**Structured pose outputs:**
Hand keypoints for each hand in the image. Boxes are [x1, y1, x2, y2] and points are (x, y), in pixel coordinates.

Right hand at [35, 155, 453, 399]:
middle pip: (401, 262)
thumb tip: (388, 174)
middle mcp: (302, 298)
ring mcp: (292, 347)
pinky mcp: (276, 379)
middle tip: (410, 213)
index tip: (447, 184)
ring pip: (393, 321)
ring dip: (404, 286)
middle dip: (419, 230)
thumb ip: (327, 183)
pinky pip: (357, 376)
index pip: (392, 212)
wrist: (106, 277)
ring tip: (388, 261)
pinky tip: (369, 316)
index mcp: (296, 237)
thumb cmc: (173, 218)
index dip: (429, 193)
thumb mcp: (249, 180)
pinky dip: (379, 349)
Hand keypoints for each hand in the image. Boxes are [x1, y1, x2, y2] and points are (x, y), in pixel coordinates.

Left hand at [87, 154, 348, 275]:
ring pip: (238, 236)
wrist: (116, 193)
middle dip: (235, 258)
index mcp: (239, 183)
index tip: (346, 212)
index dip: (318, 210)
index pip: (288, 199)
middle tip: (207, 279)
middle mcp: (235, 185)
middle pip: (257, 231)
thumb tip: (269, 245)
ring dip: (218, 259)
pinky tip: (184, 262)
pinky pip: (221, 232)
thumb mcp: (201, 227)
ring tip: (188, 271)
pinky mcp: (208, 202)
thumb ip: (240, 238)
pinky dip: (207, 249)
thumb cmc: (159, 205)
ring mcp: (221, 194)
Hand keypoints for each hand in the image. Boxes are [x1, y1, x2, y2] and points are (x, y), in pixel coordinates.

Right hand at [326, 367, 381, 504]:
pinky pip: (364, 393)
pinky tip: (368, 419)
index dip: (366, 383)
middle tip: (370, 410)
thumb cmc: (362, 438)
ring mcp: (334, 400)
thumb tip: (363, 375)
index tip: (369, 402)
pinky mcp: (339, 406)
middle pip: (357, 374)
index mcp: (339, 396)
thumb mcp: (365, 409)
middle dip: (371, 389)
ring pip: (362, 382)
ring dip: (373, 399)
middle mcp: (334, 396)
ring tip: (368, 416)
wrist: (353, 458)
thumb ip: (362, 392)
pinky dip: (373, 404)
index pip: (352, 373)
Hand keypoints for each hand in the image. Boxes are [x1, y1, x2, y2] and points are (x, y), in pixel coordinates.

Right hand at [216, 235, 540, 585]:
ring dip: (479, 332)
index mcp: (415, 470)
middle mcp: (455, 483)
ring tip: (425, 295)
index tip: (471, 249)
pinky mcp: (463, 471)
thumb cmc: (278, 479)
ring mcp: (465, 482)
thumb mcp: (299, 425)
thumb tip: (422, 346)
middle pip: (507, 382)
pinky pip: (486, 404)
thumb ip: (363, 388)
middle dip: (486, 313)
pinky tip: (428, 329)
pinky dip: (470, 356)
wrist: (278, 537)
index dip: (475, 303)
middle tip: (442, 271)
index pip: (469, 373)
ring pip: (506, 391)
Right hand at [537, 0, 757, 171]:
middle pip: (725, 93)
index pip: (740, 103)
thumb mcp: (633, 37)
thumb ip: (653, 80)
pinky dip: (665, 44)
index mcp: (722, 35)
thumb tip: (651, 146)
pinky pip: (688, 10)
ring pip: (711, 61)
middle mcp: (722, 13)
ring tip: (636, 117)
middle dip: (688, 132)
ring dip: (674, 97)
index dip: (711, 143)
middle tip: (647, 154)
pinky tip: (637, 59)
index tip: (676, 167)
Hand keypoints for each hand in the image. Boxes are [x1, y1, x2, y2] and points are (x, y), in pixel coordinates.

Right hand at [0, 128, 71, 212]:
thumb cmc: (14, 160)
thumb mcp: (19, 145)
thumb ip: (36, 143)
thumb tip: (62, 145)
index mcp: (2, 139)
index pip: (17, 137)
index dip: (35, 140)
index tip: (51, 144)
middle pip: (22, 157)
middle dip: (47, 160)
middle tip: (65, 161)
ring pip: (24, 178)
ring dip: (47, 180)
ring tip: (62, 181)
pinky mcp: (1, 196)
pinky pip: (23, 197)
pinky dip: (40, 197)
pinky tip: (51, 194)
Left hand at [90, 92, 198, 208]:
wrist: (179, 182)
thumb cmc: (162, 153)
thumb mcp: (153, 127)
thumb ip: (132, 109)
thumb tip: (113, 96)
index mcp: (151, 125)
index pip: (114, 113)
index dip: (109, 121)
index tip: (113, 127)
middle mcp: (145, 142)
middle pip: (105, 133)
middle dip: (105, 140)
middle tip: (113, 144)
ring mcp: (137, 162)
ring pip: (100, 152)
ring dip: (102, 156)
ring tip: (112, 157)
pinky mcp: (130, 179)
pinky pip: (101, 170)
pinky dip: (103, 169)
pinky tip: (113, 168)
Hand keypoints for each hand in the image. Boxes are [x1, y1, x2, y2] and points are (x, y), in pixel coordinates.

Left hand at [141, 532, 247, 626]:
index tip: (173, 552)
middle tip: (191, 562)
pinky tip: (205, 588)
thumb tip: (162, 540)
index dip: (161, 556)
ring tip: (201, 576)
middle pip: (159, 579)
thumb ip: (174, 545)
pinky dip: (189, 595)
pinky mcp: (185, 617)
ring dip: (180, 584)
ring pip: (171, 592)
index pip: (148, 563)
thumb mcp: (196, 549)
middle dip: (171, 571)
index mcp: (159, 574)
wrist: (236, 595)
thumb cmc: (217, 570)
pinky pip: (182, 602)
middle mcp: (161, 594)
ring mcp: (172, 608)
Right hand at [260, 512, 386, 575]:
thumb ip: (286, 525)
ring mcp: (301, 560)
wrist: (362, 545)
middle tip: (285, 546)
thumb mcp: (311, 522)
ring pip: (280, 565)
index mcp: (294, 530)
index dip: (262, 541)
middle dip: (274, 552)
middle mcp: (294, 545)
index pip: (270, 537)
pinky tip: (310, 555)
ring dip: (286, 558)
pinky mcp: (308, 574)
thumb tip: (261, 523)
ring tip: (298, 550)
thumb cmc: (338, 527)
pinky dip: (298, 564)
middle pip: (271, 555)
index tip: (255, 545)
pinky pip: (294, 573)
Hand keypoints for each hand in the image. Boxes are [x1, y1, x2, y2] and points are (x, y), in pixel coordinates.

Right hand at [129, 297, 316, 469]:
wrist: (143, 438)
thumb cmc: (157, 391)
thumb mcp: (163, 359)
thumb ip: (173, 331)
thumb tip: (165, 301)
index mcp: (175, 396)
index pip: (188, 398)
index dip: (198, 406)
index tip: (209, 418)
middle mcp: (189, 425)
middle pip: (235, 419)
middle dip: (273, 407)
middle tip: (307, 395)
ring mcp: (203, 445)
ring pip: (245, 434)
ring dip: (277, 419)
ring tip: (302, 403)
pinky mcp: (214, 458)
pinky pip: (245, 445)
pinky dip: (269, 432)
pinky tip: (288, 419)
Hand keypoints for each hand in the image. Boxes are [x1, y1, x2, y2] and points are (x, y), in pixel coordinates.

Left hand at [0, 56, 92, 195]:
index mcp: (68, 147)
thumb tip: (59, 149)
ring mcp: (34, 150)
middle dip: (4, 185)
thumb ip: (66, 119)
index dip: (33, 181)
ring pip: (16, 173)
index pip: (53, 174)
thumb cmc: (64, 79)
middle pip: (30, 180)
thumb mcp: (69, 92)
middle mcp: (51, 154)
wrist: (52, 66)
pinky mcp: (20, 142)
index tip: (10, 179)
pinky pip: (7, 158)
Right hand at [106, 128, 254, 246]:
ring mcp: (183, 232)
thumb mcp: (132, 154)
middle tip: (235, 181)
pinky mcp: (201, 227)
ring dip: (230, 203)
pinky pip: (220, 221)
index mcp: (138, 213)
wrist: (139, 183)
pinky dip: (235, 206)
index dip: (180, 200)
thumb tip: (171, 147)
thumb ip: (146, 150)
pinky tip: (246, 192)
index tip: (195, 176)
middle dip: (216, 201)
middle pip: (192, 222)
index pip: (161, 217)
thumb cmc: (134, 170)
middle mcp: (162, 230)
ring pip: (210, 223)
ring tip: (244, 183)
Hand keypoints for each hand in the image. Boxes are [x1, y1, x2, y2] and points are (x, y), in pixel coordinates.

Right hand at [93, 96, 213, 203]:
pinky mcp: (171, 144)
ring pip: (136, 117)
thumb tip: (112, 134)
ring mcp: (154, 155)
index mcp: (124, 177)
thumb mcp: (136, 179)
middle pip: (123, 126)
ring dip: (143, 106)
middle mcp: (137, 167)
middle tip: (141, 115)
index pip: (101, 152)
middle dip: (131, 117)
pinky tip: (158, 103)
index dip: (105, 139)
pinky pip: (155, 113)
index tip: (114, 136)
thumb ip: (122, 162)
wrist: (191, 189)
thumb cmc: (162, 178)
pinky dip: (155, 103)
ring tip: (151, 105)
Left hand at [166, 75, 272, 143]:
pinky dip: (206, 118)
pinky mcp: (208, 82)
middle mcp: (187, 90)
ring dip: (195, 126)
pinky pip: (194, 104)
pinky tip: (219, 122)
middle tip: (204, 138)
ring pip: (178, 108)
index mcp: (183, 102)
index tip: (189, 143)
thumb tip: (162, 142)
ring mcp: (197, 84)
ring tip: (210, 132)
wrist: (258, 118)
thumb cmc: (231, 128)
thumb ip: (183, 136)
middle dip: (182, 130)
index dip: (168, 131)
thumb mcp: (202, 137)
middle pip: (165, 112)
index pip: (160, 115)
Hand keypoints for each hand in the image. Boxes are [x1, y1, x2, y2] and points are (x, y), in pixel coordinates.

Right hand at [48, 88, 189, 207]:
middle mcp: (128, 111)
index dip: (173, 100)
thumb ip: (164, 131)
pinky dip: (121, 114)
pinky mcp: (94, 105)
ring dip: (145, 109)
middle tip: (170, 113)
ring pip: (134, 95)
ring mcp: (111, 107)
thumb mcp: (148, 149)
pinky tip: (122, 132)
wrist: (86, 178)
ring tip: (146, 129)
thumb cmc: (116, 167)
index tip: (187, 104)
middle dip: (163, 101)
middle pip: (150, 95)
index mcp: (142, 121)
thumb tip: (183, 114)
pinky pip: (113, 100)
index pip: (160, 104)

**TASK BRIEF:** In your answer, include only the lines above starting at the line that holds "index pip: (288, 199)" and ending at the line that holds "thumb ip: (240, 238)", copied exactly.

**ANSWER SPACE:**
index pip: (288, 199)
middle tip: (207, 279)
middle mcp: (235, 185)
middle pip: (257, 231)
thumb tip: (269, 245)
ring dip: (218, 259)
pinky tip: (184, 262)
pinky pip: (221, 232)
thumb mcp: (201, 227)
ring tip: (188, 271)
pinky mcp: (208, 202)
thumb ip: (240, 238)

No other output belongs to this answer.